-- Data shown start --

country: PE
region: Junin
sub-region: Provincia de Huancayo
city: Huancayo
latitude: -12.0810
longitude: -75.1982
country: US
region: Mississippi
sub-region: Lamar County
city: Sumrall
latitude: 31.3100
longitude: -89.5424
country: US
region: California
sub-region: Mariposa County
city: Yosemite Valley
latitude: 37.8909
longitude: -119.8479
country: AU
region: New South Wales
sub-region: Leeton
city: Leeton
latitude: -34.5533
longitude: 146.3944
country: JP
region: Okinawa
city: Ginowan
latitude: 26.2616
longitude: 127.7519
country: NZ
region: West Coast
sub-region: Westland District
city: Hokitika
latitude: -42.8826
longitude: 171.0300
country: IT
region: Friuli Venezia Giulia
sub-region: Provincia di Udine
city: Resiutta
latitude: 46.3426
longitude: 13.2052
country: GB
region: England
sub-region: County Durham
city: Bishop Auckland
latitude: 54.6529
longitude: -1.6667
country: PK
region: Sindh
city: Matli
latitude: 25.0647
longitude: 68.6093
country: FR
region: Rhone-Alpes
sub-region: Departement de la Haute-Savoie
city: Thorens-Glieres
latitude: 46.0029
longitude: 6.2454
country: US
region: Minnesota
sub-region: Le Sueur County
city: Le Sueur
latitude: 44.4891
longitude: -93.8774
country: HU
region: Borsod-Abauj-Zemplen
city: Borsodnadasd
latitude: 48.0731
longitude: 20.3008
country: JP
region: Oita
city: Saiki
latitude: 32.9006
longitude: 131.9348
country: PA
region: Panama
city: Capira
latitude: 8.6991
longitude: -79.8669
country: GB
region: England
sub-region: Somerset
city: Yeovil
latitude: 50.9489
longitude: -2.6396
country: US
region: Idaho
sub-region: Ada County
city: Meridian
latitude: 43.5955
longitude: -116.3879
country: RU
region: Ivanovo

-- Data shown end --

Exercise brief
Identify every line in the data above that contains the string "County", matching case exactly, and copy each of those lines.

Reply
sub-region: Lamar County
sub-region: Mariposa County
sub-region: County Durham
sub-region: Le Sueur County
sub-region: Ada County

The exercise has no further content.